In 1994, Joshua Redman was the “It Musician” in jazz – a young guy getting a ton of press because he was a biracial guy who had gone to Harvard and decided to pass up Yale Law School for the life of a jazz musician. Plus, he was the son of the great tenor saxophonist Dewey Redman and took the top prize in the Thelonious Monk Saxophone Competition in 1991. Oh, and the guy could really play – boasting a rich, round tone on tenor and a natural, conversational style that was utterly appealing. All this resulted in a major recording contract, rare for almost any jazz musician, on Warner Bros. And the young player delivered with a debut that showed him as equally adept at “Body and Soul” and “I Feel Good”, then a sophomore effort where he played even-Steven with Pat Metheny, Charlie Haden, and Billy Higgins. The hype was not all hype.
For his third release, 1994’s just-rereleased Moodswing, Redman recorded with his working quartet. And it seems fair to guess that Warner Bros. decided to reissue this record because of that band. Pianist Brad Mehldau has become not only a top-flight jazz pianist but also a phenomenon of his own – a daring recording artist who tackles classical material and fascinating pop hybrids. Christian McBride has become jazz’s most prolific bassist, a man for all seasons and all styles. And Brian Blade has become not only the drummer in Wayne Shorter’s adventurous quartet but also an ingenious composer, arranger, and collaborator across musical styles. In retrospect, it is an all-star band, a supergroup. So how does Moodswing sound 18 years later? And how well does it fulfill its own mission, stated in Redman’s high-toned liner notes, to demystify jazz a bit, to rescue it from being seen only as an “intellectual music” and, instead, create feeling?
Read the full PopMatters review here: Joshua Redman: Moodswing
Without a doubt, Brad Mehldau is the secret ingredient on this disc. “Chill” finds a groove that lives somewhere in the Pink Panther/”Fever” zone: slinky and blue, set low in the tenor’s range, the bass and piano playing a lovely descending pattern. It’s a theme that isn’t, in and of itself, all that interesting, but it sets up the soloists just fine. Here is where the young Mehldau does his damage –playing light and easy, but with a melodic invention that is exceptional. It’s a solo that you might play for a skeptical friend who “doesn’t like jazz” and maybe win a convert. And when it’s Redman’s turn, things get interesting in a different way: the band sets of simple syncopated groove with no harmonic motion, and then the tenor and McBride’s bass trade blues rips. Nice.
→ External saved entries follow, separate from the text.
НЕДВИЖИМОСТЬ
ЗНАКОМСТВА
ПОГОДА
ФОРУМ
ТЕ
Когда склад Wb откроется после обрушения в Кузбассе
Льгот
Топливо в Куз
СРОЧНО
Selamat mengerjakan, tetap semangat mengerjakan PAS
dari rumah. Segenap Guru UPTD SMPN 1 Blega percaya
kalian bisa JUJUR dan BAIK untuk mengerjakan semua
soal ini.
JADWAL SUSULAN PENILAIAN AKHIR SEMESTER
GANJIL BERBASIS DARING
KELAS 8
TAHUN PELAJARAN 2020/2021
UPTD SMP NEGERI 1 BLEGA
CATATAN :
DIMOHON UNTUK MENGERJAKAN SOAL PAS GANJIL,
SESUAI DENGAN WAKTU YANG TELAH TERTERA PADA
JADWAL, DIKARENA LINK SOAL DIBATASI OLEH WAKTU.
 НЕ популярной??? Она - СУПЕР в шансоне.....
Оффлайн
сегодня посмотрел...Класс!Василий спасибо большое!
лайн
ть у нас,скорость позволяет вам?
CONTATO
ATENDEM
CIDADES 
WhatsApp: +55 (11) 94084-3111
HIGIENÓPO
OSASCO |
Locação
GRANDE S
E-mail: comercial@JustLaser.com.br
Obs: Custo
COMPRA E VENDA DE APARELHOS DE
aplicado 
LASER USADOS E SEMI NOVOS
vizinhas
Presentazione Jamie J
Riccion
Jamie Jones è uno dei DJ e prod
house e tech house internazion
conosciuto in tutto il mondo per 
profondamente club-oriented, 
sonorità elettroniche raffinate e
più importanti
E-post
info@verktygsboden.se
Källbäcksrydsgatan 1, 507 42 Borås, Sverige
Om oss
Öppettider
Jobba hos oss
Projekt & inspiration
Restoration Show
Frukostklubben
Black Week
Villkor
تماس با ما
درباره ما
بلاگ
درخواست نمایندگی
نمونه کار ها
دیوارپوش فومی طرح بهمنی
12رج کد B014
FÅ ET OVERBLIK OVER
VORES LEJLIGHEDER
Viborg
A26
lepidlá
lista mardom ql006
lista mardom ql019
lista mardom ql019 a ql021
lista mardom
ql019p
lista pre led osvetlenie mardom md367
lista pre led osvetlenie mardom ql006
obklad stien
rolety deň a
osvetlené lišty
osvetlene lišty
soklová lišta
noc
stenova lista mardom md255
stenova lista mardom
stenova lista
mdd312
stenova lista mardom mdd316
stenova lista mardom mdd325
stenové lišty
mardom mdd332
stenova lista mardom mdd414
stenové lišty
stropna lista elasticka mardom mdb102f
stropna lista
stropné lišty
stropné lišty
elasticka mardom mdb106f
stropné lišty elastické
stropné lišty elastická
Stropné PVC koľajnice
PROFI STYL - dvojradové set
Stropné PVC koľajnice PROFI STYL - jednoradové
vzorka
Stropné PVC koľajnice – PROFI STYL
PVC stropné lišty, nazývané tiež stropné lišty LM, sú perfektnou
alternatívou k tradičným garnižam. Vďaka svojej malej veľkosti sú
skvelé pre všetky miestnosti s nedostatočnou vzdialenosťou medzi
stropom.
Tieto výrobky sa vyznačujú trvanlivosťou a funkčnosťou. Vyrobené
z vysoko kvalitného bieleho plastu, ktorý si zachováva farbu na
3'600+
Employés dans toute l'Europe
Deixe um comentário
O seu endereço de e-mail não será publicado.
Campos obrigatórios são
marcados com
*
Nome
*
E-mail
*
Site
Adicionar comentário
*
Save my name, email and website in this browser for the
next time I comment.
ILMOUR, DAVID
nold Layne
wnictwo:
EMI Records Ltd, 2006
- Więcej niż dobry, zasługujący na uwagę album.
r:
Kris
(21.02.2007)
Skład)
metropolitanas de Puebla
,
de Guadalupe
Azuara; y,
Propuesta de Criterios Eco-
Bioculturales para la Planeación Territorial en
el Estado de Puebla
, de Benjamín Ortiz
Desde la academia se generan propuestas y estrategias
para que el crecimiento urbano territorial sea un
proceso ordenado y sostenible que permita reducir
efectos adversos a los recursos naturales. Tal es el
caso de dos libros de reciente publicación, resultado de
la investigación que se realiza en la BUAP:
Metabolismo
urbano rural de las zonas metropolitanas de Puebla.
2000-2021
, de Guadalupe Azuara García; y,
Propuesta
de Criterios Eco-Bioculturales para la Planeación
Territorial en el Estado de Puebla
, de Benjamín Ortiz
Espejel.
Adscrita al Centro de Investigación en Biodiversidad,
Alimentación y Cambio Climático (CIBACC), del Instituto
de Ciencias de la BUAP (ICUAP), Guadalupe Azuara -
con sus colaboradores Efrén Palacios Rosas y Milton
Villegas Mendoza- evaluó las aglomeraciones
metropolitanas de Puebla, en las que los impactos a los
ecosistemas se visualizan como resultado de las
Moodswing is appealing, but not anything truly new or daring for a jazz quartet to pull off. And that is where any judgment of Moodswing probably has to land. It’s terrific music, but it is played over well-traveled territory. In jazz, that’s common and just fine, but it doesn’t really live up to Redman’s liner-note manifesto in emotional directness. As great as the band is, with a vintage that now spins our heads, in 1994, this was a young working band making its first recording. I’d call it lovely but not essential, incredibly fun but not ... moving. Not that it doesn’t make me feel something. Good jazz always does. If that’s not true for every music fan, I’m not inclined to lay it at the feet of a single saxophone player, particularly one with such range, tone, and ambition. Josh Redman was under no compunction to lead a movement. Moodswing shows how fine even a merely good date is by a strong player.